⁠No new IMF demands, reforms part of agreed plan: MoF  

International Monetary Fund

The Ministry of Finance has rejected claims that the International Monetary Fund has imposed new conditions on Pakistan, saying the measures under discussion are part of a phased reform plan already agreed under the Extended Fund Facility. 

In a clarification issued this week, the ministry said recent commentary has misrepresented the nature of the IMF programme. It explained that the reform agenda was designed as a medium-term framework, with steps introduced gradually through successive reviews, rather than through sudden or unexpected demands. 

According to officials, each review builds on earlier commitments, with the overall goal of meeting policy targets agreed at the start of the programme. 

Local bond market reforms part of earlier commitments 

Addressing concerns over the local currency bond market, the ministry pointed to an IMF staff report published in May 2025. The report recommended a comprehensive study to identify obstacles limiting investor participation. 

That recommendation was later formalised as a structural benchmark.

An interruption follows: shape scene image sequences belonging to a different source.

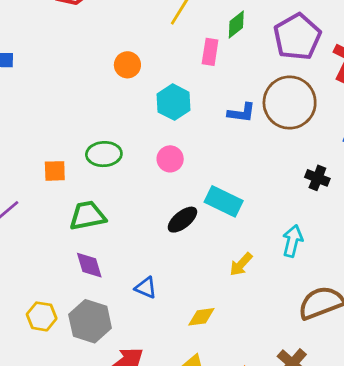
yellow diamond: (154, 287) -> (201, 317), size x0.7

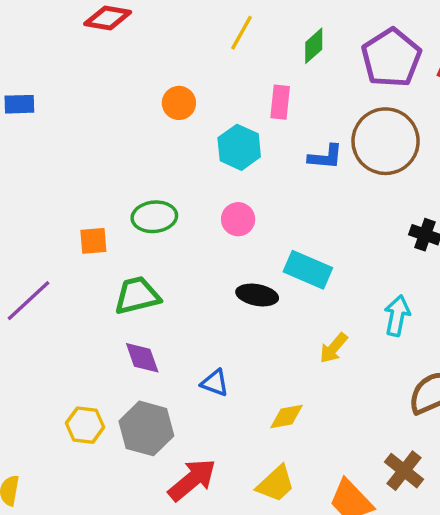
pink rectangle: (210, 52) -> (280, 102), moved
black ellipse: (182, 220) -> (257, 295), turned 52

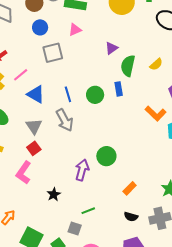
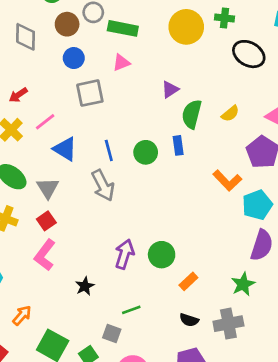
gray triangle: (34, 126) -> (48, 188), moved
red square: (34, 148) -> (46, 221), moved
green circle: (106, 156) -> (162, 255), moved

The ministry said the objective is to broaden the investor base and strengthen Pakistan’s domestic debt market, not to introduce a new requirement. 

Sugar sector deregulation initiated by government 

The ministry also clarified that the proposed deregulation of the sugar industry was initiated by the government, not the IMF. 

A task force set up by the Prime Minister’s Office, and chaired by the minister for power, is working on proposals for full liberalisation of the sector and the development of a national policy in consultation with the provinces. 

Because the plan aligns with the IMF programme’s broader aim of reducing state intervention in commodity markets, it was included as a benchmark, officials said. 

Tax reforms build on earlier IMF agreements 

Tax administration reforms remain a central part of the IMF programme, according to the ministry. A comprehensive reform roadmap for the Federal Board of Revenue is being developed under the prime minister’s supervision. 

Steps already taken include approval of a transformation plan, the establishment of a Tax Policy Office, and improvements in compliance risk management. The ministry said the current benchmark builds on commitments agreed with the IMF in May 2024 and March 2025. 

The requirement to publish a medium-term tax reform strategy has been described as a natural extension of those earlier reforms. 

Power sector privatisation planned in phases 

On the power sector, the ministry said the privatisation of electricity distribution companies has been part of the IMF programme from the beginning. 

The process is being carried out in phases. Current steps focus on preparing the Hyderabad and Sukkur electric supply companies for private sector participation, along with the signing of public service obligation agreements 

Regulatory changes reflect continuity, not new demands  

The ministry added that regulatory reforms, including amendments to the Companies Act and the SEZ law, as well as contingency measures to address revenue shortfalls, have been embedded in the programme since its early stages. 

Overall, officials said the reforms being discussed reflect continuity within the agreed framework rather than the introduction of new IMF conditions.